A newer fraud scheme involves filing a change of address order to reroute the deceased’s mail to the fraudster – providing them with access to the account numbers contained in the bills and monthly banking/investment statements, and possibly even allowing them to receive the death certificate instead of you.
 
Dealing with the identity theft of a deceased person can be a difficult process, creating extra work you certainly don’t need during this time. It is better to take steps to block fraudsters up front than to deal with and clean up the problems later.
 

10 Steps to Prevent Post-Death Identity Theft
 

  1. An easy way to start is to restrict the information you publish in the obituary.
    • Identity thieves read the obituaries and look for a birth date, city of birth, mother’s maiden name and other information that can be useful to steal an identity or access online accounts. Better to leave out this information, especially in online obituaries.
  2. Have the death certificate sent to the funeral home or to a trustworthy family member’s address to prevent its theft if the deceased’s mail is fraudulently forwarded.
  3. Promptly notify the national credit bureaus of the death to prevent the opening of new credit lines.
    • To complete this, send each credit bureau a copy of the death certificate (use certified mail with a return receipt).
    • Ask to have accounts marked “Deceased” so that the account freeze cannot be fraudulently lifted later.

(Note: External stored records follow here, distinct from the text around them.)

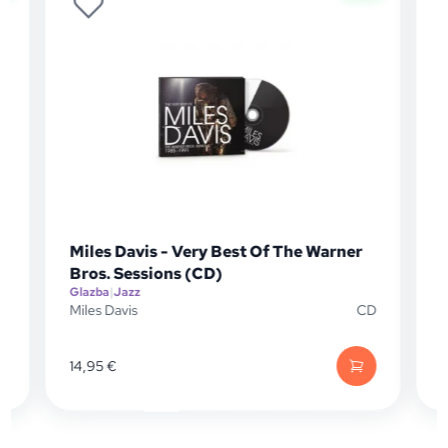
Miles Davis - Very Best Of The Warner
Bros. Sessions (CD)
Glazba
|
Jazz
D
Miles Davis
CD
G
M
14,95
€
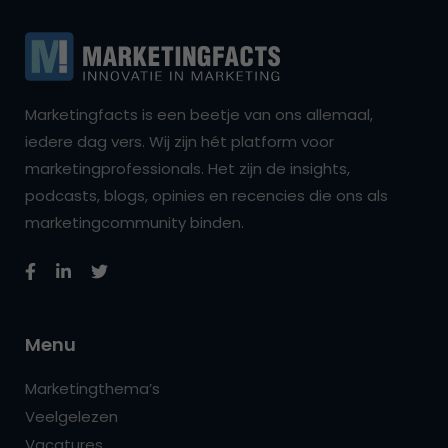
Marketingfacts is een beetje van ons allemaal,
iedere dag vers. Wij zijn hét platform voor
marketingprofessionals. Het zijn de insights,
podcasts, blogs, opinies en recencies die ons als
marketingcommunity binden.
Menu
Marketingthema’s
Veelgelezen
Vacatures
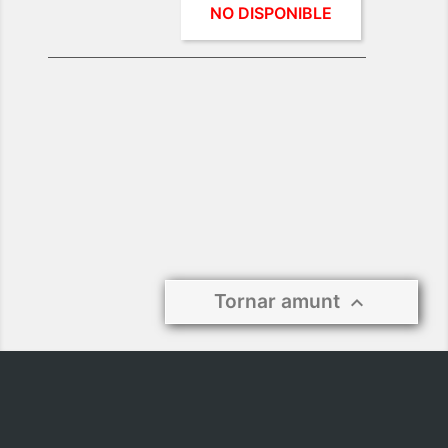
Mercat De Sabadell
NO DISPONIBLE
0 €
Tornar amunt

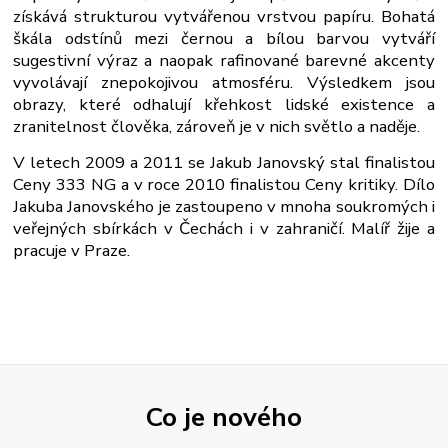
získává strukturou vytvářenou vrstvou papíru. Bohatá
škála odstínů mezi černou a bílou barvou vytváří
sugestivní výraz a naopak rafinované barevné akcenty
vyvolávají znepokojivou atmosféru. Výsledkem jsou
obrazy, které odhalují křehkost lidské existence a
zranitelnost člověka, zároveň je v nich světlo a naděje.
V letech 2009 a 2011 se Jakub Janovský stal finalistou
Ceny 333 NG a v roce 2010 finalistou Ceny kritiky. Dílo
Jakuba Janovského je zastoupeno v mnoha soukromých i
veřejných sbírkách v Čechách i v zahraničí. Malíř žije a
pracuje v Praze.
Co je nového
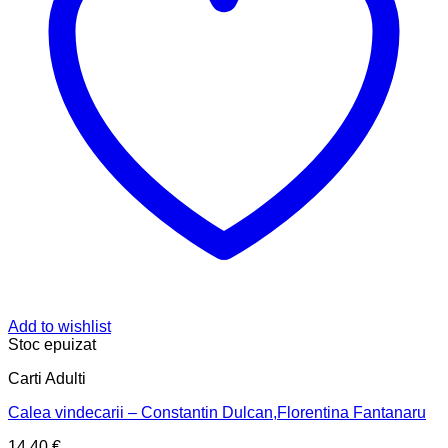
Add to wishlist
Stoc epuizat
Carti Adulti
Calea vindecarii – Constantin Dulcan,Florentina Fantanaru
14,40
€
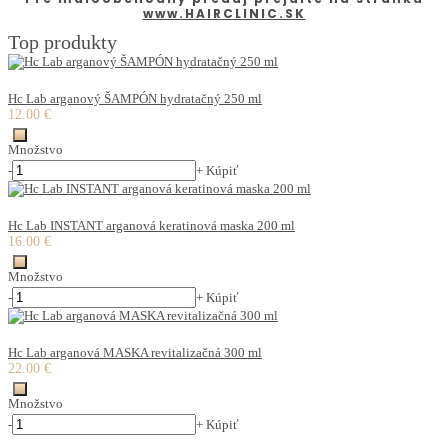
www.HAIRCLINIC.SK
Top produkty
Hc Lab arganový ŠAMPÓN hydratačný 250 ml
12.00 €
Množstvo
-
+
Kúpiť
Hc Lab INSTANT arganová keratinová maska 200 ml
16.00 €
Množstvo
-
+
Kúpiť
Hc Lab arganová MASKA revitalizačná 300 ml
22.00 €
Množstvo
-
+
Kúpiť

  4. If the deceased lived alone, the fiduciary settling the estate (personal representative or the trustee of the deceased’s revocable living trust) should arrange as soon as possible to have the mail forwarded to the fiduciary. Note that the fiduciary will need a death certificate and evidence of their authority to act in order to do so.
  5. If you notice an unexplained absence of mail addressed to the deceased or do not see mail that should be arriving, such as statements for financial accounts, check the post office to confirm whether an unauthorized mail hold or forwarding order was put in place.

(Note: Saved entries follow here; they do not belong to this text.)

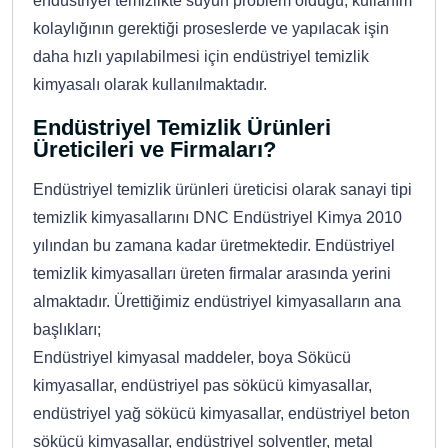
endüstriyel temizlikte suyun problem olduğu, kullanım
kolaylığının gerektiği proseslerde ve yapılacak işin
daha hızlı yapılabilmesi için endüstriyel temizlik
kimyasalı olarak kullanılmaktadır.
Endüstriyel Temizlik Ürünleri
Üreticileri ve Firmaları?
Endüstriyel temizlik ürünleri üreticisi olarak sanayi tipi
temizlik kimyasallarını DNC Endüstriyel Kimya 2010
yılından bu zamana kadar üretmektedir. Endüstriyel
temizlik kimyasalları üreten firmalar arasında yerini
almaktadır. Ürettiğimiz endüstriyel kimyasalların ana
başlıkları;
Endüstriyel kimyasal maddeler, boya Sökücü
kimyasallar, endüstriyel pas sökücü kimyasallar,
endüstriyel yağ sökücü kimyasallar, endüstriyel beton
sökücü kimyasallar, endüstriyel solventler, metal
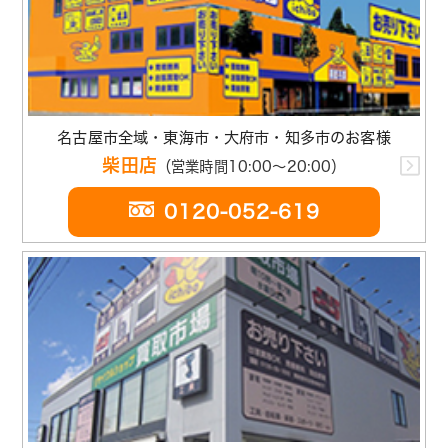
名古屋市全域・東海市・大府市・知多市のお客様
柴田店
（営業時間10:00～20:00）
0120-052-619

  6. Estate settlement often requires opening new accounts in the name of the estate or trust, and moving financial assets to the new accounts and under the control of the fiduciary. Doing this promptly minimizes the amount of time assets are exposed to fraud attempts. If someone does steal information related to the accounts, it will have little value once assets have been moved as part of the settlement process.
  7. Remove the deceased’s name from any joint accounts as soon as possible.

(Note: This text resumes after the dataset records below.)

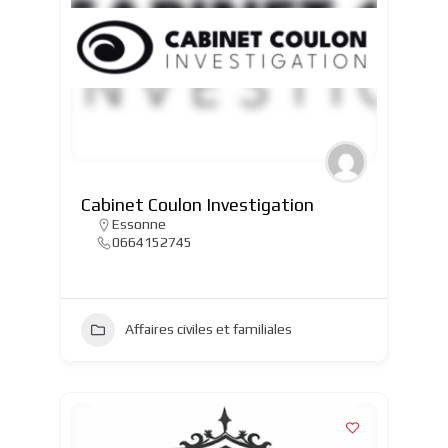
Cabinet Coulon Investigation
Essonne
0664152745
Affaires civiles et familiales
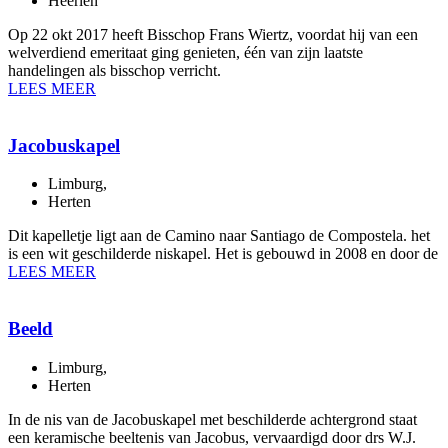
Heerlen
Op 22 okt 2017 heeft Bisschop Frans Wiertz, voordat hij van een
welverdiend emeritaat ging genieten, één van zijn laatste
handelingen als bisschop verricht.
LEES MEER
Jacobuskapel
Limburg
,
Herten
Dit kapelletje ligt aan de Camino naar Santiago de Compostela. het
is een wit geschilderde niskapel. Het is gebouwd in 2008 en door de
LEES MEER
Beeld
Limburg
,
Herten
In de nis van de Jacobuskapel met beschilderde achtergrond staat
een keramische beeltenis van Jacobus, vervaardigd door drs W.J.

  8. Cancel the deceased’s driver’s license or state ID card so thieves cannot request a duplicate.
  9. Notify credit card companies, banks, investment/retirement account providers, insurance providers and other companies where the deceased had accounts.
    • Cancel/close accounts that are not joint accounts.
    • Ask them to mark closed accounts as “Deceased” to keep anyone from reopening them later.
  10. Notify other organizations as needed, such as: Veteran’s Administration, U.S. Citizenship and Immigration Services (if deceased was not a citizen), Social Security Administration (if your funeral home did not do this), professional licensing organizations and professional service providers such as attorneys, accountants, investment advisors and doctors.


Knowledge Helps Prevent Post-Death Fraud

While no one wants to think about the death of a loved one, a little knowledge and some quick action can go a long way toward preventing fraud attempts during your time of grief. Your Warner attorney can work with you to wrap up the estate’s final affairs safely.